N needed for probability > .001 of two people being a match at six genetic markers? If for each marker there is a 1/9 chance that any two people are a match, how large would the sample need to be for the probability to exceed .001 that two people are a match at six markers?
 A: This is the celebrated "birthday problem": How many people must be randomly chosen from a population in order that the probability is at least $1/2$ that some pair among them have the same birthday (assuming, not so realistically, that all $365$ dates are equally probable and that we exclude those born on the 29th of February for the sake of simplicity)?
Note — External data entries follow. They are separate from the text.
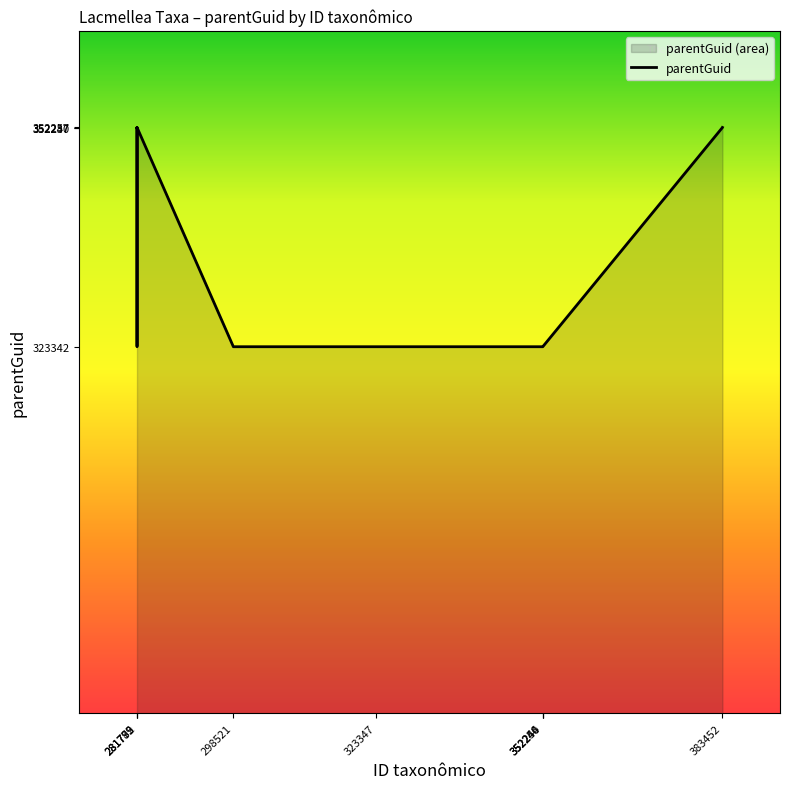

What is the difference between the maximum and minimum values?

28915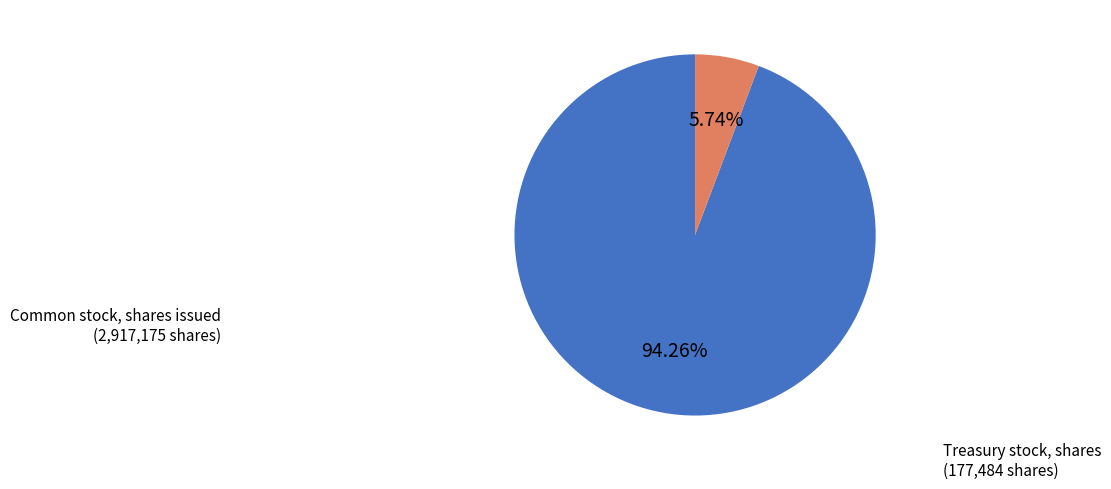

How many slices are in this pie chart?

2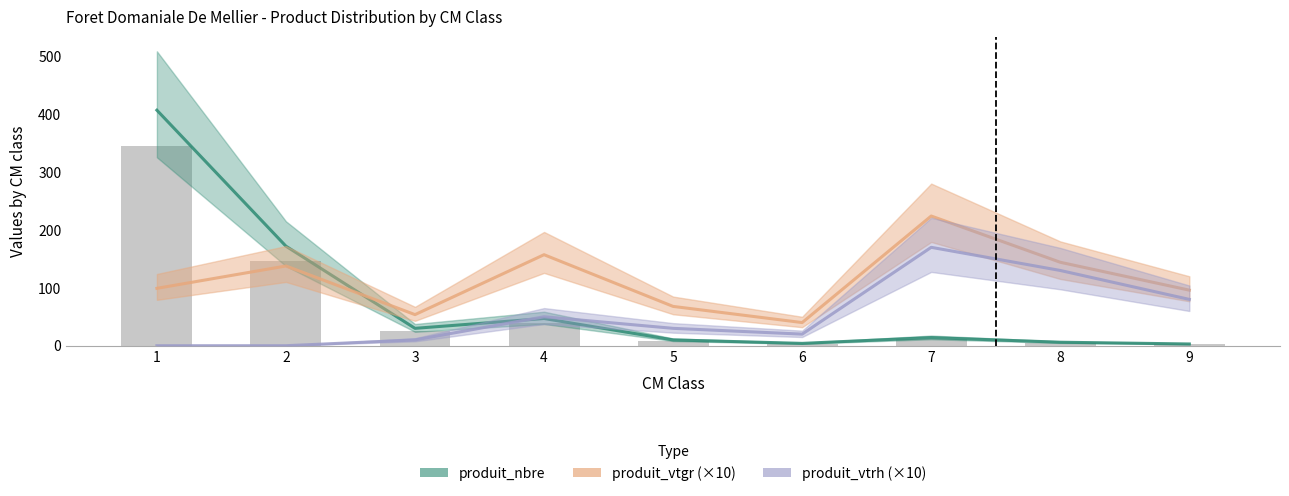

What is the average value of the produit_vtrh (×10) series?

54.4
I'm construing the question as referring to the probability that somewhere among the sample there are two that match.
This is one of those problems most easily solved by asking what is the probability that the event in question does NOT happen.
The probability that two persons match at six markers is $1/9^6.$ The probability that they don't is $1 - (1/9^6).$ Among $N$ persons, the probability that no two match is
\begin{align}
& \Pr(\text{2nd doesn't match 1st}) \\[8pt]
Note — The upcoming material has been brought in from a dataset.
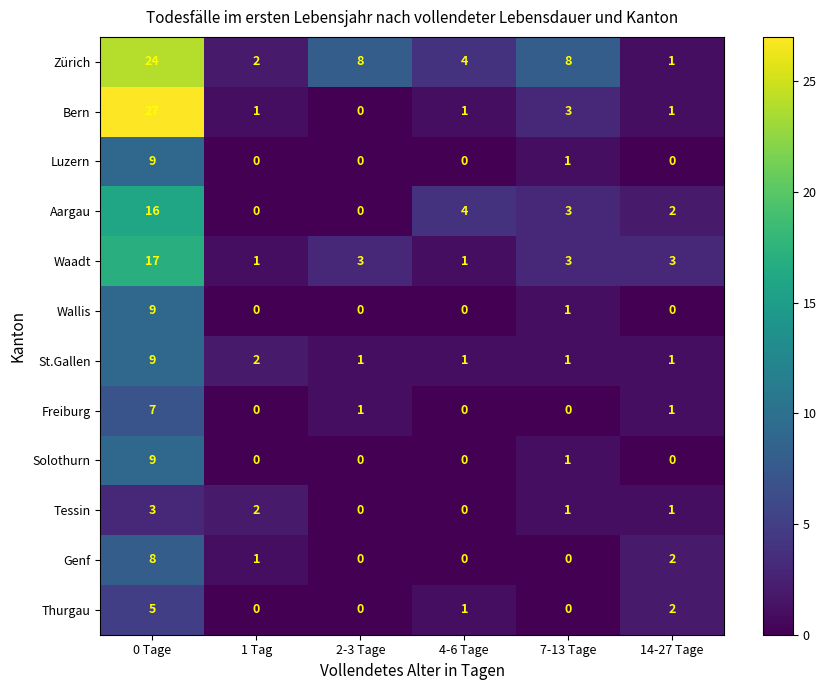

What is the difference between the maximum and minimum values in the Zürich series?

23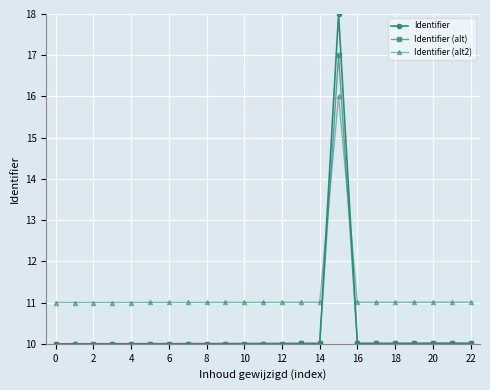

What is the difference between the maximum and second lowest values in the Identifier (alt) series?

7.0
{} \times {} & \Pr(\text{3rd doesn't match first 2} \\
& \qquad\qquad\text{given that the first 2 don't match}) \\[8pt]
{} \times {} & \Pr(\text{4th doesn't match first 3} \\
& \qquad \text{given that no two among the first 3 match}) \\[8pt]
{} \times {} & \cdots\cdots \\[10pt]
= {} & \left(1 - \tfrac 1 {9^6} \right) \times\left( 1 - \tfrac 2 {9^6} \right) \times \left( 1 - \tfrac 3 {9^6} \right) \times\cdots\times\left( 1 - \tfrac {N-1} {9^6} \right).
\end{align}
One way to proceed from here is brute-force computation: compute this for successive values of $N$ until it is no more than $1-0.001.$
I think there may also be an intelligent to do go on from there; maybe I'll see if I can find it.
(Here I assumed that the events that you and I match at different markers are nine independent events. Whether they are independent is something you haven't said anything about.)
A: An approximation seems appropriate here.
Assuming independence of matching different markers, the probability that any two people match six markers is $(1/9)^6$.  If there are $n$ people in the sample, there are $\binom{n}{2}$ pairs.  If we define a success as two people matching six markers, then the expected number of successes is
$$\lambda = \binom{n}{2} \left( \frac{1}{9} \right)^6$$
The events that different pairs of people match on all six markers are not independent, so the total number of successes does not have a Binomial distribution.  But the events are "approximately" independent, so as an approximation we might assume that the total number of matches has a Binomial distribution.  And for small probabilities the Binomial distribution is approximately Poisson, so we might as well go all the way and assume the total number of matches is Poisson with parameter $\lambda$.  With that assumption, if $X$ is the total number of successes then
$$P(X \ge 1) = 1- P(X=0) = 1-e^{-\lambda}$$
We want $P(X \ge 1) \ge 0.001$, which is equivalent to $P(X=0) \le 0.999)$.  So we have the equivalent inequalities
$$e^{-\lambda} \le 0.999$$
$$\lambda \ge -\ln(0.999)$$
$$\binom{n}{2} \left( \frac{1}{9} \right)^6 \ge -\ln(0.999)$$
Either by trial and error or by solving a quadratic equation, we find that the least $n$ that satisfies the final inequality is $n= 34$, which results in $P(X \ge 1) \approx 0.0011$.